What happened? Greed. And Carter gave this chilling insight to our future in his speech on July 15, 1979: “Our neck is stretched over the fence and OPEC has a knife.”
“In little more than two decades, we've gone from a position of energy independence to one in which almost half the oil we use comes from foreign countries, at prices that are going through the roof. Our excessive dependence on OPEC has already taken a tremendous toll on our economy and our people. This is the direct cause of the long lines, which have made millions of you spend aggravating hours waiting for gasoline. It's a cause of the increased inflation and unemployment that we now face. This intolerable dependence on foreign oil threatens our economic independence and the very security of our nation. The energy crisis is real. It is worldwide. It is a clear and present danger to our nation. These are facts and we simply must face them.”
Sounds like a speech from today, but it's from the same speech President Carter gave on July 15, 1979 (http://millercenter.org/scripps/archive/speeches/detail/3402).
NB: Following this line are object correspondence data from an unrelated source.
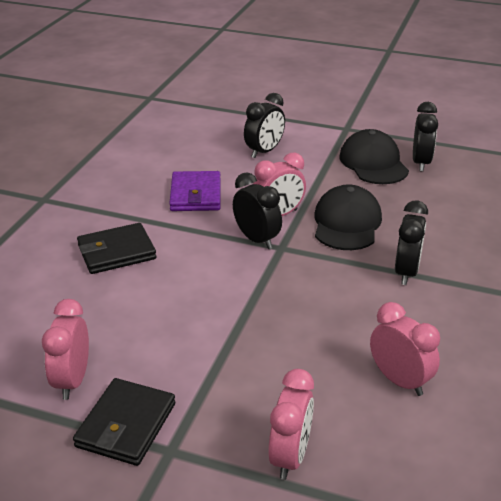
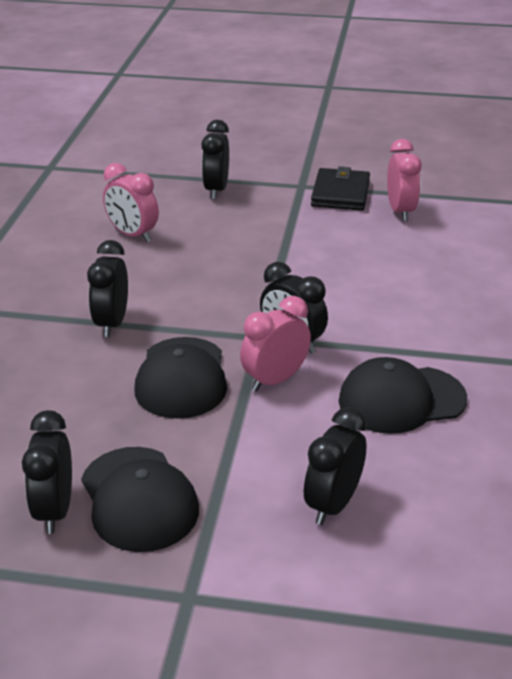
camera: 170 degrees right, 0 degrees up
black wallet [77,223,157,274] -> none
purple wallet [169,171,221,211] -> black cap [339,357,467,434]
pink clock [268,369,314,480] -> black clock [201,120,229,199]

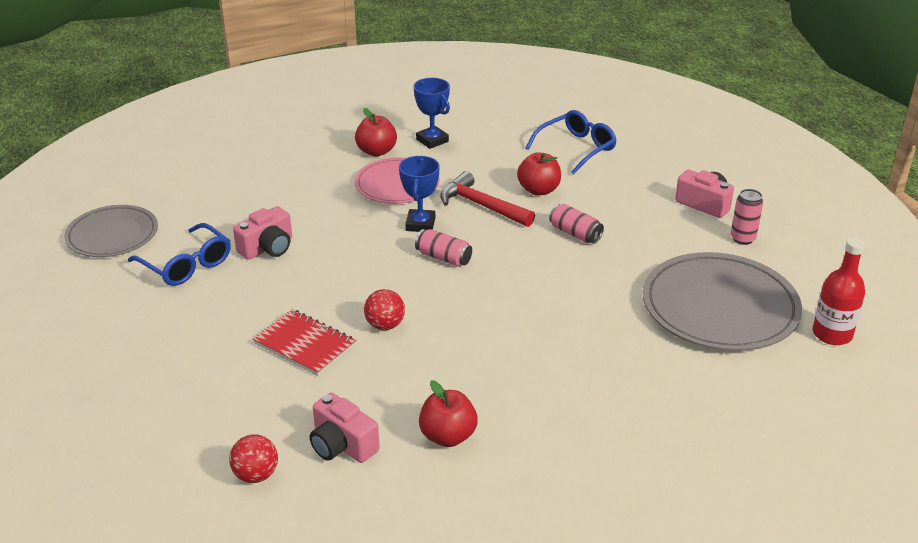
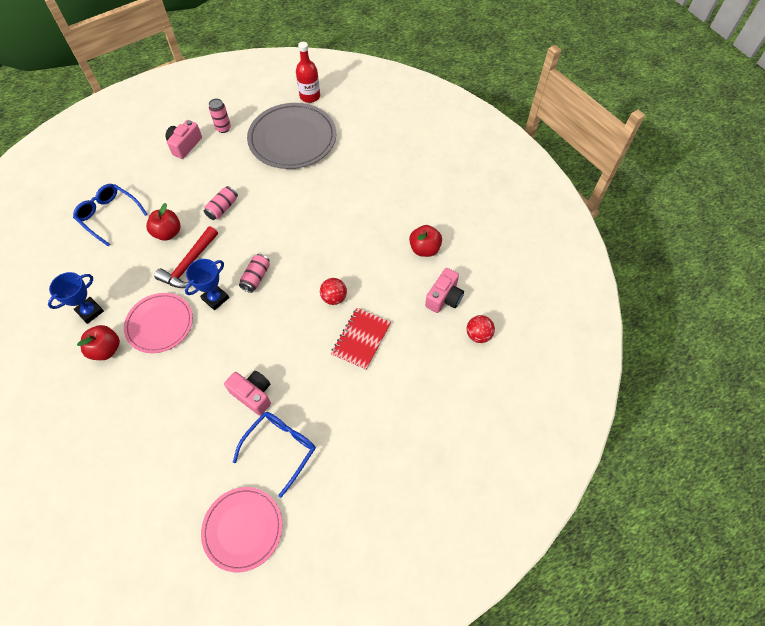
camera: 100 degrees left, 25 degrees up
grey plate [64,205,158,257] -> pink plate [201,487,282,572]
blue trophy [399,156,440,232] -> blue trophy turned 45 degrees counterclockwise [185,259,229,310]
Are we getting the message?
I can't help but wonder what must be going through his mind today as he sees we're finally getting the message. Or are we? Gas and home heating oil prices have dropped significantly, by more than half in most places from this past winter's death-grip on our wallets. Will we repeat the same pattern as we did in the ‘70s after the then artificial fuel shortages and high prices faded into a memory? We'd better not because this time the shortages are not, and, will not be artificially imposed.
From my perspective, solar deserves just as much (actually, it should be more like two or three times as much) money subsidizing its development as oil, coal, natural gas, nuclear, biodiesel and hydrogen industries combined receive, at taxpayer expense, every year.
“Drill, baby, drill?” There's not enough oil left untapped that can be recovered economically to drill our way out of the bind we're in. And that's precisely why I was compelled to attend the Solar Power International event. I was not disappointed.
And there's a story behind every badge at Solar Power International. In future issues, I'll tell you why lawyers are leaving the legal profession to get into solar.